Dataset excerpts
++++++++++
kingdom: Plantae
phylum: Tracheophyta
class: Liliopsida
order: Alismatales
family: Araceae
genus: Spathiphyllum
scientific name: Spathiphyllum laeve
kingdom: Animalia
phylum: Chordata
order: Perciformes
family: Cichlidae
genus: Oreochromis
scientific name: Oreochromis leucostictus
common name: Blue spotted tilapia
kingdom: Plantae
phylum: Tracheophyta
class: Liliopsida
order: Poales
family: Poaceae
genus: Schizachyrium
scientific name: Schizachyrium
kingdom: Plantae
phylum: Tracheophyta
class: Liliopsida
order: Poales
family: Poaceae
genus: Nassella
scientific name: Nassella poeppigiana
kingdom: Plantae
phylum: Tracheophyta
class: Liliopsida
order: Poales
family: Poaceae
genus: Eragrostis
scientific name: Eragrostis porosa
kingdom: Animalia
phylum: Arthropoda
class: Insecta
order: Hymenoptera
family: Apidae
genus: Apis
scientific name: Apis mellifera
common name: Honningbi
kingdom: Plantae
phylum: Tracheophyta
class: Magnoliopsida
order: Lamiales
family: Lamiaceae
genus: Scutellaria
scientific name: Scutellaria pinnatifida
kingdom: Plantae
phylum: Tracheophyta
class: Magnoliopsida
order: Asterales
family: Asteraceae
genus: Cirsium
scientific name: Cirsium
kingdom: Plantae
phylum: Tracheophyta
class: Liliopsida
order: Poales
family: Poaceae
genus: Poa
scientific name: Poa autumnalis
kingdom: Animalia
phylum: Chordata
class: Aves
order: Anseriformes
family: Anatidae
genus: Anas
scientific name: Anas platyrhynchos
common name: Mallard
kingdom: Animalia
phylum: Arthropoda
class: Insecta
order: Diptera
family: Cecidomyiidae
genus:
++++++++++
- _Task statement_:
Reproduce every line of the data above with no changes.

- _Final result_:
kingdom: Plantae
phylum: Tracheophyta
class: Liliopsida
order: Alismatales
family: Araceae
genus: Spathiphyllum
scientific name: Spathiphyllum laeve
kingdom: Animalia
phylum: Chordata
order: Perciformes
family: Cichlidae
genus: Oreochromis
scientific name: Oreochromis leucostictus
common name: Blue spotted tilapia
kingdom: Plantae
phylum: Tracheophyta
class: Liliopsida
order: Poales
family: Poaceae
genus: Schizachyrium
scientific name: Schizachyrium
kingdom: Plantae
phylum: Tracheophyta
class: Liliopsida
order: Poales
family: Poaceae
genus: Nassella
scientific name: Nassella poeppigiana
kingdom: Plantae
phylum: Tracheophyta
class: Liliopsida
order: Poales
family: Poaceae
genus: Eragrostis
scientific name: Eragrostis porosa
kingdom: Animalia
phylum: Arthropoda
class: Insecta
order: Hymenoptera
family: Apidae
genus: Apis
scientific name: Apis mellifera
common name: Honningbi
kingdom: Plantae
phylum: Tracheophyta
class: Magnoliopsida
order: Lamiales
family: Lamiaceae
genus: Scutellaria
scientific name: Scutellaria pinnatifida
kingdom: Plantae
phylum: Tracheophyta
class: Magnoliopsida
order: Asterales
family: Asteraceae
genus: Cirsium
scientific name: Cirsium
kingdom: Plantae
phylum: Tracheophyta
class: Liliopsida
order: Poales
family: Poaceae
genus: Poa
scientific name: Poa autumnalis
kingdom: Animalia
phylum: Chordata
class: Aves
order: Anseriformes
family: Anatidae
genus: Anas
scientific name: Anas platyrhynchos
common name: Mallard
kingdom: Animalia
phylum: Arthropoda
class: Insecta
order: Diptera
family: Cecidomyiidae
genus:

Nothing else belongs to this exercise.